People, Parties and Purim: A Glance Into Oregon State’s Hillel

Ashley Peterson


A group of students gather together on a Wednesday night in a small living room, creating cookies, gift baskets and memories.

This group of students are known as Oregon State University’s Hillel. Hillel, under the Oregon Hillel Foundation, is a Jewish student organization on campus that provides a place for Jewish students to connect with other Jewish students, allies and supporters.

The previous President of three years and current Vice President of Communications Leah Chasin said, “We are a Jewish student organization based around holidays and we host programming for Jewish students.” The most recent holiday to be celebrated in this community includes Purim. 

Current President of Hillel Lou Griffel explains Purim as, “Celebrating escaping getting killed as a religion, race, and community. We dress in costumes and have parties and send out gift baskets called mishloach minot. This is our holiday of giving. In Israel, they give out large baskets in shapes of triangles because of Hamantaschen.”

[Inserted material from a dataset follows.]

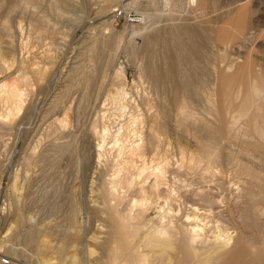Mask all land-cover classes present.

Hamantaschen are triangular shaped cookies with filling, usually of the jam, chocolate chip or poppyseed variety. They get their name from the story behind Purim. Jackson Anderson-Kovacs, a birthright intern for Oregon Hillel, explains in an email that, “Celebrating Purim consists of dressing up like it’s Halloween, giving to charity, eating lots of food, drinking lots of wine and reading the book of Esther, otherwise known as the story of Purim. It is a celebration of the salvation of Jewish people in ancient Persia from Haman’s plot to annihilate all Jews.” Hamantaschen are named after Haman because of his triangular ears, hence the triangular baskets and triangular cookies.

“A big aspect of hillel is community. The hamantaschen bake was a cool way to introduce people to Purim and create gift baskets for friends and faculty,” Griffel said. The hamantaschen are such a large part of Purim so it is a way to connect through food. Chasin said, “It’s not Purim without Hamantaschen.”

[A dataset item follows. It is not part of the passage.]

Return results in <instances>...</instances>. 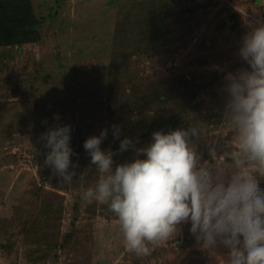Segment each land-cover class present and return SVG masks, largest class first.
<instances>
[{"label": "rangeland", "instance_id": "1", "mask_svg": "<svg viewBox=\"0 0 264 264\" xmlns=\"http://www.w3.org/2000/svg\"><path fill=\"white\" fill-rule=\"evenodd\" d=\"M119 1L126 3L34 0L37 14L45 22L41 41L14 50L12 60H1L9 64V69L0 76V264L227 262L229 250L220 243L212 249L202 247L203 242L190 232V221L179 225L177 233L159 246L150 245V254L137 259L128 251L117 219H92L93 239L86 245L87 253L58 251L56 260L53 256L37 260L36 249L42 244L24 239L19 231L18 222L26 213L38 211L46 201L60 212L55 227L47 231L61 234L70 227L75 191L61 177L54 182L55 174L45 164L49 150L41 134L57 124L71 125L70 141L82 142L105 129L101 112L91 115L89 103L98 102L107 89L106 67ZM191 1L189 5L186 0L179 1L184 11L166 19V46L159 59L154 56L139 68L140 80L176 73L189 75L194 70L207 80L216 70L224 74L209 93L225 95L227 74L248 68L239 49L245 34L264 25V0ZM232 135L231 127L223 123L197 147L199 164L207 163L213 175L215 165L221 162L226 176L231 171L227 166L233 164ZM74 155L71 160L76 163ZM78 209L81 211L82 206ZM86 221L80 216L78 225Z\"/></svg>", "mask_w": 264, "mask_h": 264}, {"label": "clouds", "instance_id": "2", "mask_svg": "<svg viewBox=\"0 0 264 264\" xmlns=\"http://www.w3.org/2000/svg\"><path fill=\"white\" fill-rule=\"evenodd\" d=\"M239 55L248 68L228 73L225 86L224 123L233 131L230 144L235 146L227 176L223 162L215 165V175L207 163L199 164L194 127L155 131L142 148L124 138L118 151L132 148L136 158L115 168V153L101 149L107 129L84 142L99 177L83 190L82 199L109 207L129 252L150 254V245L159 246L190 221L202 247L220 243L229 250L226 264H264V25L245 34ZM112 127L119 138L120 128ZM70 133L71 125L57 124L41 134L49 150L45 164L63 182L72 181L79 167L71 160Z\"/></svg>", "mask_w": 264, "mask_h": 264}, {"label": "trees", "instance_id": "3", "mask_svg": "<svg viewBox=\"0 0 264 264\" xmlns=\"http://www.w3.org/2000/svg\"><path fill=\"white\" fill-rule=\"evenodd\" d=\"M65 1L55 0V3ZM179 1L181 0H126L125 4L120 1L117 3L119 8L116 10L117 18L106 67L107 89L98 102L89 103L91 115L99 116L101 112L100 118L105 121L104 126L108 131L101 149L110 148L115 153L113 168L136 158L132 148L124 152L118 151L120 141L126 137L135 142L136 148H142L151 143L152 133L155 131L167 133L177 128L194 127L199 133L193 138L196 149L211 136L214 128L224 123L227 93H209L213 83L224 73L213 70L207 80L195 70L189 75L176 73L165 77L157 75L148 81L140 80L139 68L146 62H151L154 56L159 59L166 46V19L184 11ZM191 2L186 0L185 4L189 5ZM44 23L43 17L36 12L34 0H0V76L9 69V64H2L1 60H12L14 50L18 52L24 45L39 43ZM113 125L120 128L119 138L114 137ZM88 138L89 135L82 142L78 139L70 141V147L75 153L72 159L79 167L75 170L73 180L68 181L69 188L75 191L74 215L69 229L61 234L47 231L49 227H55L54 220L60 214L47 201L40 204L38 211L27 212L26 217L18 222L24 239L42 244L36 249L37 260L44 261L50 256L56 260L58 251L86 254V245L93 239L90 230L92 219H117L107 205L96 202L89 204L82 199L83 190L94 187L99 177L96 167L90 165V156L83 147ZM196 153H199L198 148ZM56 178L59 176L55 175L54 182H57ZM260 187L264 189V180H261ZM79 206H82L81 211ZM80 216L87 220L85 224L78 225ZM158 252L156 250L157 256ZM132 254L136 259L139 257ZM139 259L142 261L143 257Z\"/></svg>", "mask_w": 264, "mask_h": 264}]
</instances>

Oregon State University’s Hillel also holds other events such as Shabbat dinners and caffeine kickoffs every Monday from 9 a.m. to 11 a.m. at Java II. These events are a way in which Hillel reaches out to people around campus and spreads the word to people throughout the OSU community.

“The community and connections are great. Oregon State has a really strong community value base,” Griffel said. OSU’s hillel group has vastly grown since it began a few years ago. “When Hillel first began at OSU, there were about five to ten regular members and now there is a core group of about 50 or 60 of us,” Chasin said. The community is continuously increasing and is inclusive to anyone who is interested in learning more. 

Griffel’s goal is to “engage with the community and make sure Hillel is recognized on campus.” Hillel offers students the opportunity to learn more about Judaism and to attend events around campus. Anderson said in an email that, “After getting involved with Hillel, I am now a part of a very strong and supportive cultural community in Corvallis; I now have a Jewish home away from home.”